PandaS DataFrame – ИТТЕРАЙТЕ НА ЗНАЧЕНИЮ Ячейки
В этом руководстве мы узнаем, как итерации по клеточным значениям PandaFrame PandaS.
Метод 1 : Используйте вложенное для цикла, чтобы пройти клетки с помощью измерений DataFrame.
Метод 2 : Итерация по рядам DataFrame с использованием DataFrame.IteROWS () и для каждой строки итерации по поводу предметов с использованием серии. Items ().
Пример 1: Итерация по ячейкам в PandaS DataFrame с использованием dataframe.shape
В этом примере мы будем использовать вложенное для петли для повторения по рядам и столбцам PandaSAframe. Мы возьмем помощь dataframe.shape, чтобы получить количество строк и количество столбцов в DataFrame. Чтобы получить доступ к значению клетки, мы будем использовать dataframe.at ().
Python Program
import pandas as pd
import numpy as np
df = pd.DataFrame(
[[1, 2, 3],
[4, 5, 6],
[7, 8, 9],
[10, 11, 12]])
for i in range(df.shape[0]): #iterate over rows
for j in range(df.shape[1]): #iterate over columns
value = df.at[i, j] #get cell value
print(value, end="\t")
print()Выход
1 2 3 4 5 6 7 8 9 10 11 12
Пример 2: Итерация по ячейкам в пандах
В этом примере мы будем использовать вложенное для петли для повторения по рядам и столбцам PandaSAframe.
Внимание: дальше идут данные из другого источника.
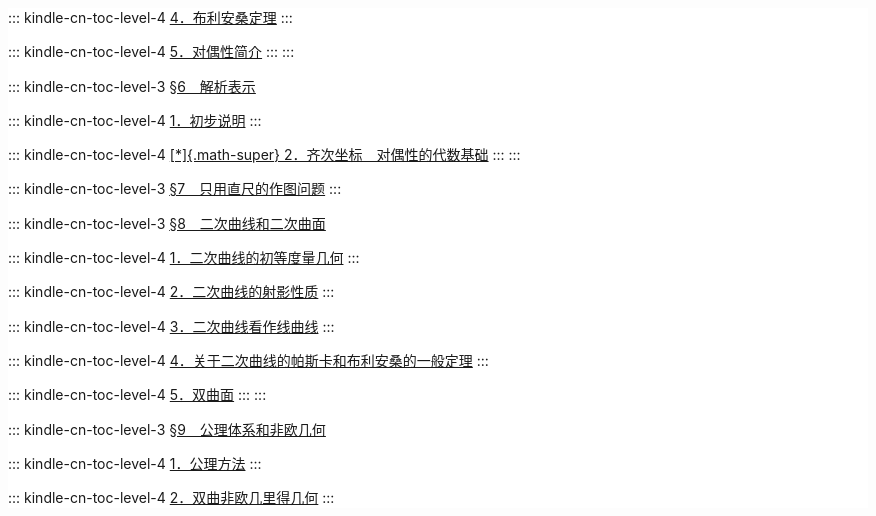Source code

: ::: kindle-cn-toc-level-4
[4．布利安桑定理](#text00016.html#sec018)
:::

::: kindle-cn-toc-level-4
[5．对偶性简介](#text00016.html#sec019)
:::
:::

::: kindle-cn-toc-level-3
[§6　解析表示](#text00016.html#sec020)

::: kindle-cn-toc-level-4
[1．初步说明](#text00016.html#sec021)
:::

::: kindle-cn-toc-level-4
[[\*]{.math-super} 2．齐次坐标　对偶性的代数基础](#text00016.html#sec022)
:::
:::

::: kindle-cn-toc-level-3
[§7　只用直尺的作图问题](#text00016.html#sec023)
:::

::: kindle-cn-toc-level-3
[§8　二次曲线和二次曲面](#text00016.html#sec024)

::: kindle-cn-toc-level-4
[1．二次曲线的初等度量几何](#text00016.html#sec025)
:::

::: kindle-cn-toc-level-4
[2．二次曲线的射影性质](#text00016.html#sec026)
:::

::: kindle-cn-toc-level-4
[3．二次曲线看作线曲线](#text00016.html#sec027)
:::

::: kindle-cn-toc-level-4
[4．关于二次曲线的帕斯卡和布利安桑的一般定理](#text00016.html#sec028)
:::

::: kindle-cn-toc-level-4
[5．双曲面](#text00016.html#sec029)
:::
:::

::: kindle-cn-toc-level-3
[§9　公理体系和非欧几何](#text00016.html#sec030)

::: kindle-cn-toc-level-4
[1．公理方法](#text00016.html#sec031)
:::

::: kindle-cn-toc-level-4
[2．双曲非欧几里得几何](#text00016.html#sec032)
:::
Чтобы повторить строки, мы будем использовать dataframe.Iterrows (). И для каждой строки, которую мы получаем в качестве серии, мы будем инации по предметам, используя Series.Items ().
Python Program
import pandas as pd
import numpy as np
df = pd.DataFrame(
[[1, 2, 3],
[4, 5, 6],
[7, 8, 9],
[10, 11, 12]])
for rowIndex, row in df.iterrows(): #iterate over rows
for columnIndex, value in row.items():
print(value, end="\t")
print()Выход
1 2 3 4 5 6 7 8 9 10 11 12
У нас также есть доступ к индексу ряд и индексу столбца, при прохождении через ячейки в DataFrame.
Резюме
В этом уроке примеров Python мы узнали, как итерации по поводу клеток в PandaS DataFrame с примерами.